[ACTIVITY LIST]
**1.** Summarize the comedy roundtable interview in two sentences.
**2.** Carry the comedy roundtable interview forward from its final line.

It's no surprise that when you get seven funny people together you're going to have some laughs. But when that septet comprises some of the freshest faces in comedy mixed with some of the legends of the form, you also get thoughtful insight on everything from improvising on set to the best way to fake cry.
The Envelope invited Ted Danson of "The Good Place," William H. Macy of "Shameless," Thomas Middleditch of "Silicon Valley," Issa Rae of HBO's "Insecure," Tracee Ellis Ross of black-ish," Timothy Simons of "Veep" and Lily Tomlin of "Grace & Frankie" into our offices to talk vibrators, "Shark Tank" and finding the dramatic balance in comedy.
First, let's talk about chemistry because I think you all are blessed by the casting gods with your TV families, your coworkers, your friends, your afterlife patrons. You all have these incredible casts that you work with and chemistry is so important. Lily, I'm imagining that with Jane Fonda you had a shared vocabulary already from working together and being friends in real life, did you sort of fall back into a similar chemistry or did you start a new one for this show?
Tomlin: Oh, I think it had to be new because we were doing new characters, and the show was a totally new idea, and we had the guys, Sam [Waterston] and Martin [Sheen], with us, and it just seemed sort of blessed from the beginning, you know?
I think you know when it isn't there, right? Issa and Molly's relationship, was that there right away?
Rae: I think so, yeah. Obviously, we auditioned several Mollys and did chemistry reads with different women, and Yvonne [Orji] and I just had — she's one of those people where you meet her and you want to be her friend immediately, so that helped. People usually think I'm trash when they meet me, so she just really helped to elevate me.

[DATA EXCERPT]
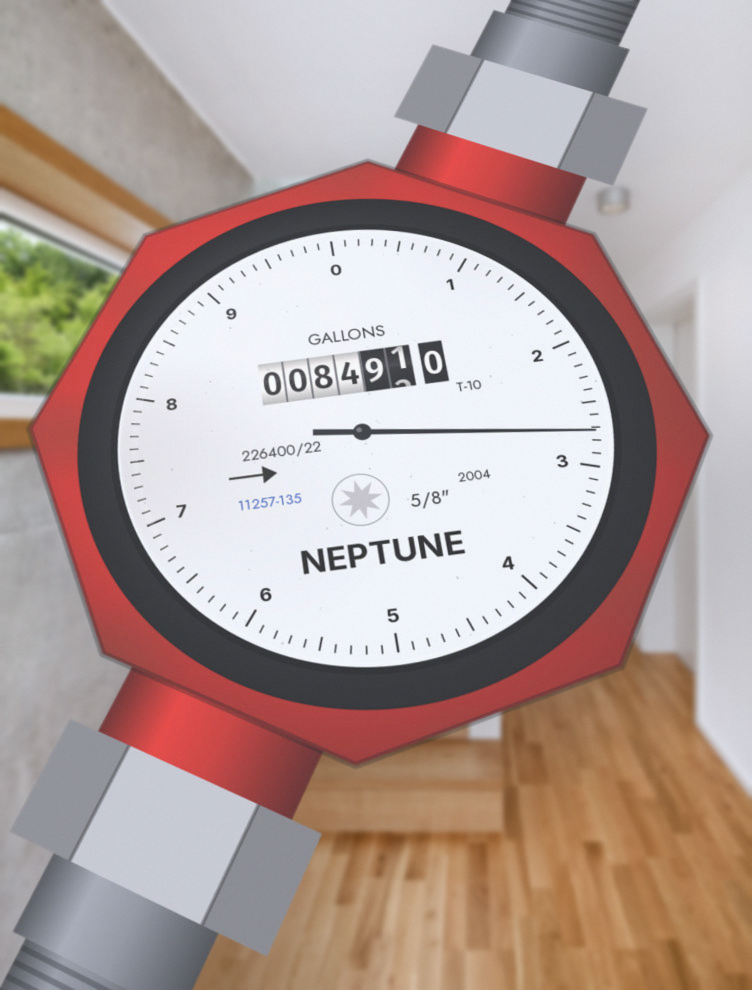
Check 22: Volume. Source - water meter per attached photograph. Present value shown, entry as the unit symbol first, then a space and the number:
gal 84912.7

[TASK-BY-TASK RESULTS]
**1.** The Envelope brought seven comedic actors together, namely Ted Danson, William H. Macy, Thomas Middleditch, Issa Rae, Tracee Ellis Ross, Timothy Simons and Lily Tomlin, to talk about subjects ranging from improvising on set to finding the dramatic balance in comedy. Asked about chemistry with their casts, Tomlin says her chemistry with Jane Fonda had to be new because the characters and the show were new, while Rae says the chemistry with Yvonne Orji was there right away, describing Orji as someone people want to befriend immediately.

**2.**
Danson: Where is she? Is she around now, by any chance?
Rae: No, she's not paying me for this at all.
Are you ever surprised when you were having an off day, that the show actually ends up just killing? It's much funnier than it felt in the moment that you were doing it?
Middleditch: You lost me at have you ever doubted …? And then I was like, no, I don't, no.
Ross: A bad day, that's not your thing either.
Middleditch: Yeah, no, I don't know what that is.
Macy: It's a lesson to learn though when you read a script and you think, this is not funny, this is not going to work, and then you see it and you couldn't have been more wrong — it does work.
Middleditch: And you also have the times where you read the script and you're like, 'This is so hilarious,' and then after you're like, 'What a pile of ...'
And then you wonder — did I make it the pile of ...?
Middleditch: Yeah, am I the critical component? Damn.
Danson: I think chemistry is really good writing and two adequate actors. Really, it's the writing. I mean, I do think you can have wonderful actors and the material sucks, you're not going to talk about their chemistry, most likely.
You talk about the writing, you're all on single-cam shows, is there room for improvisation?
Middleditch: With a single-cam, you can try alts and then slide in whatever you like in the edit. So I would say there's a lot more opportunity in single-cams.
Danson: Sure, you're on HBO.
Tomlin: I don't feel like there's that much improv room for us on our show because our shows are tightly scripted. Within a certain expression, you might be able to improvise, and especially my character, because frequently I'm going to sing to somebody or I'm going to try and make it, you know, wacky. So I can improvise those things, but we don't try to do too much.
Ross: Anthony [Anderson] and I do a lot, mostly in the scenes with us. With the kids, we don't. Things can derail very quickly if you do that. But yeah, Anthony and I do a lot and with new directors we ask them to not say, "Cut," because that's when Anthony and I kind of start to trail off. And that's some of our best stuff, in the pilot especially, that was how a lot of the juice of our relationship kind of got established.
Simons: I think it also depends on how far behind production is. "That was a really funny joke. You cost us $20,000."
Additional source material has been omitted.